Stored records
○ ○ ○

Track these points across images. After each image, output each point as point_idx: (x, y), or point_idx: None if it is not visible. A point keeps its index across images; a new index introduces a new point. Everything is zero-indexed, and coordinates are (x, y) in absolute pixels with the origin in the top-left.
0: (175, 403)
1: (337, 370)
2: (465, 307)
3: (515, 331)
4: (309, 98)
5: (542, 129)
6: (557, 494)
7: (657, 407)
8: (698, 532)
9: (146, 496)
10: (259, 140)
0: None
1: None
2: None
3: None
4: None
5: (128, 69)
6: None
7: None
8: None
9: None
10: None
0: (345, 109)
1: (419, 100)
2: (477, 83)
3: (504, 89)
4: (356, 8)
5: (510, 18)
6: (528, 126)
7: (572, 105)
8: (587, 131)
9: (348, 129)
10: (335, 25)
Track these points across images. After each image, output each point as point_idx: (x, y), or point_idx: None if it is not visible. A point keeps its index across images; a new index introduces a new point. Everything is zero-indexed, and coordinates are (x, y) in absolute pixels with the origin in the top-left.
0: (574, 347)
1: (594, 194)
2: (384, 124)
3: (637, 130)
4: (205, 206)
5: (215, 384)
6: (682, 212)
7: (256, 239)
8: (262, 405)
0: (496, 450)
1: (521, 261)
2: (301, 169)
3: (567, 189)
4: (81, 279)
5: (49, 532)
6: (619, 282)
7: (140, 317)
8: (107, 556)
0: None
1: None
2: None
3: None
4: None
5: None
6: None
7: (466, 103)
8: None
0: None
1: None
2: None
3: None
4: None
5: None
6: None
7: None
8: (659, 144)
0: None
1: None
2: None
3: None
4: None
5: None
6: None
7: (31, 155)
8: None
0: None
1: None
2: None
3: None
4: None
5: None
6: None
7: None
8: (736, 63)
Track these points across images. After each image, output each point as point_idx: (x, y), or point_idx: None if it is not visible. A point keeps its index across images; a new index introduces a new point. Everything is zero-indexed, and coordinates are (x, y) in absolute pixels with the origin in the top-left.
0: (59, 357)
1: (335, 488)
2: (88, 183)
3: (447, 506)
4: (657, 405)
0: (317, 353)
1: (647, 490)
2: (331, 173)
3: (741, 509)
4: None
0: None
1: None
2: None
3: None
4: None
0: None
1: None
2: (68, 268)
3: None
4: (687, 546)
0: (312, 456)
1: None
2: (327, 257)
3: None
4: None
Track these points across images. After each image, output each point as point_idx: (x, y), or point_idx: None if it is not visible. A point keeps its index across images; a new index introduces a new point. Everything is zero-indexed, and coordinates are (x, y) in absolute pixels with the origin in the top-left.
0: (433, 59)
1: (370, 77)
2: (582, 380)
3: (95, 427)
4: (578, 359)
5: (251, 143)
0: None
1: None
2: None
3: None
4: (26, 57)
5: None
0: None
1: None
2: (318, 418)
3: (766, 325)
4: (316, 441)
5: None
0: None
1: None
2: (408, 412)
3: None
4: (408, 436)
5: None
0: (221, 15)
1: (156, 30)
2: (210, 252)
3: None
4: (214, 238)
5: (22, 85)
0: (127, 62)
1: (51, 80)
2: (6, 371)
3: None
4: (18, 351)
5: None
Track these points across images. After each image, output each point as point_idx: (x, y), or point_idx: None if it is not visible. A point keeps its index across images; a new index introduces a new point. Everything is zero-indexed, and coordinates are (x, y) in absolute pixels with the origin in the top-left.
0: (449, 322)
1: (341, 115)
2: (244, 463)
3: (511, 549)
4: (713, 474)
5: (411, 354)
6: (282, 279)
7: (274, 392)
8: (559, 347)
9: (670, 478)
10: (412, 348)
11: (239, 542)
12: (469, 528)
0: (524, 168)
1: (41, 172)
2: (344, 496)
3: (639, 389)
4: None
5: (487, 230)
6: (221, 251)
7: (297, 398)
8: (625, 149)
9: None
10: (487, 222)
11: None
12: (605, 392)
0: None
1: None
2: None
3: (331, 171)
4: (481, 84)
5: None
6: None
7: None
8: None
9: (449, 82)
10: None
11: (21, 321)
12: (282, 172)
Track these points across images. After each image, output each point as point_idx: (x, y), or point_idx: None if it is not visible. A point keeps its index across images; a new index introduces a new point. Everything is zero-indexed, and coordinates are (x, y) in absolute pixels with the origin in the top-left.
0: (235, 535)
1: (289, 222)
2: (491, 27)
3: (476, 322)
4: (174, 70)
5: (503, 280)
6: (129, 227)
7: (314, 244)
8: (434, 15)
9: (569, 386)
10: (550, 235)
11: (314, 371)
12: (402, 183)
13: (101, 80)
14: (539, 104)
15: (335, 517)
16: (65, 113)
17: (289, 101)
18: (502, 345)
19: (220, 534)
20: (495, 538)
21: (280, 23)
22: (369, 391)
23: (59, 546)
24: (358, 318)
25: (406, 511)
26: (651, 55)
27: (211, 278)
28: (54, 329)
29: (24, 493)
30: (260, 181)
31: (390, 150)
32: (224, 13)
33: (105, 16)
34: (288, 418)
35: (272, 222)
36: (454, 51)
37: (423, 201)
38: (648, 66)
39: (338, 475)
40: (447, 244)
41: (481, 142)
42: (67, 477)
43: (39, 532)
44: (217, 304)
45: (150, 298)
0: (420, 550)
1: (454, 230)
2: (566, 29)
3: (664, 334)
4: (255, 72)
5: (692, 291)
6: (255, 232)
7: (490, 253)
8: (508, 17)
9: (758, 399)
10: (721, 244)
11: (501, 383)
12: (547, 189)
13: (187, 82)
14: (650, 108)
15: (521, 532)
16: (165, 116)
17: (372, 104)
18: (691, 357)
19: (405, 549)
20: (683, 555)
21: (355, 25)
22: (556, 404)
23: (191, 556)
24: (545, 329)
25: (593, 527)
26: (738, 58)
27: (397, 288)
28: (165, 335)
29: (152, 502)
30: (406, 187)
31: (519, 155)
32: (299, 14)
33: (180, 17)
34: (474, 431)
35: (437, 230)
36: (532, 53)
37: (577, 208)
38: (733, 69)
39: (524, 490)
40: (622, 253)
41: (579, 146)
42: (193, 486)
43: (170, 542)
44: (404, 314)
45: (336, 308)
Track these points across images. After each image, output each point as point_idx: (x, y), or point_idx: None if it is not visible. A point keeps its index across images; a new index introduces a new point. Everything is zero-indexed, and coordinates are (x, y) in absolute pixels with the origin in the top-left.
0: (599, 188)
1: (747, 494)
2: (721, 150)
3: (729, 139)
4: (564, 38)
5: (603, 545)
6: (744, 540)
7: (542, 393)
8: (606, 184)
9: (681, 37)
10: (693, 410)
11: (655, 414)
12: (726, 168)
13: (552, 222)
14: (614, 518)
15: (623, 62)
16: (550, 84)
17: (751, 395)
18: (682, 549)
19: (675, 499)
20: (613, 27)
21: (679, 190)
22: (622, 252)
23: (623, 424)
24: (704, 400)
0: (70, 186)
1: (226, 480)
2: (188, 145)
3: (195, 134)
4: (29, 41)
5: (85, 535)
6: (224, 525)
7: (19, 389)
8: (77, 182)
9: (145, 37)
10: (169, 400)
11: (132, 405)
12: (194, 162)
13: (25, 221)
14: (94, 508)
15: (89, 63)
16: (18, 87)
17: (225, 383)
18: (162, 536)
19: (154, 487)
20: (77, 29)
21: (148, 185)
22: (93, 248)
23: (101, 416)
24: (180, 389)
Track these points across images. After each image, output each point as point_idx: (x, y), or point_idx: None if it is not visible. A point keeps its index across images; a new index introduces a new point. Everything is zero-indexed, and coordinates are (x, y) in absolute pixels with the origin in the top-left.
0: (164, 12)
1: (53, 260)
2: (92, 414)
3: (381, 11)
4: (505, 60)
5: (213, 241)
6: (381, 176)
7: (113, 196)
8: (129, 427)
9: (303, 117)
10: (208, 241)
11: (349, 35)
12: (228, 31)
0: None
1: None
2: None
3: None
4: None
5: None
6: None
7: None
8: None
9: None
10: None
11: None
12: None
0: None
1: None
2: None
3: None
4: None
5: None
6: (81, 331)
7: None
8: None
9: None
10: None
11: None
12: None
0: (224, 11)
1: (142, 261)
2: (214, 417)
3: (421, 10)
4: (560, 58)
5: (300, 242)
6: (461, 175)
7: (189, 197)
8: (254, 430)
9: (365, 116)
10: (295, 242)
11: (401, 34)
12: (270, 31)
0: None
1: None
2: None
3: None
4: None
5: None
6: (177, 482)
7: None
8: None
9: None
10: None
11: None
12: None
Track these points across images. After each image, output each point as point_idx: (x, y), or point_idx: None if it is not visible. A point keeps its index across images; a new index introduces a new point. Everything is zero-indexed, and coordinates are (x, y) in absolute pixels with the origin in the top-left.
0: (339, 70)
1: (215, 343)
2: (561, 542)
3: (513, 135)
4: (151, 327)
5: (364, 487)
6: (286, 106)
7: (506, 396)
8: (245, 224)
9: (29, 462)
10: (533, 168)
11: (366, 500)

○ ○ ○

* Task requirements: Repeat word for word the stretch of lines from the very first one through the line that contains "10: (335, 25)", including both ends.

* Solution to this problem:
Track these points across images. After each image, output each point as point_idx: (x, y), or point_idx: None if it is not visible. A point keeps its index across images; a new index introduces a new point. Everything is zero-indexed, and coordinates are (x, y) in absolute pixels with the origin in the top-left.
0: (175, 403)
1: (337, 370)
2: (465, 307)
3: (515, 331)
4: (309, 98)
5: (542, 129)
6: (557, 494)
7: (657, 407)
8: (698, 532)
9: (146, 496)
10: (259, 140)
0: None
1: None
2: None
3: None
4: None
5: (128, 69)
6: None
7: None
8: None
9: None
10: None
0: (345, 109)
1: (419, 100)
2: (477, 83)
3: (504, 89)
4: (356, 8)
5: (510, 18)
6: (528, 126)
7: (572, 105)
8: (587, 131)
9: (348, 129)
10: (335, 25)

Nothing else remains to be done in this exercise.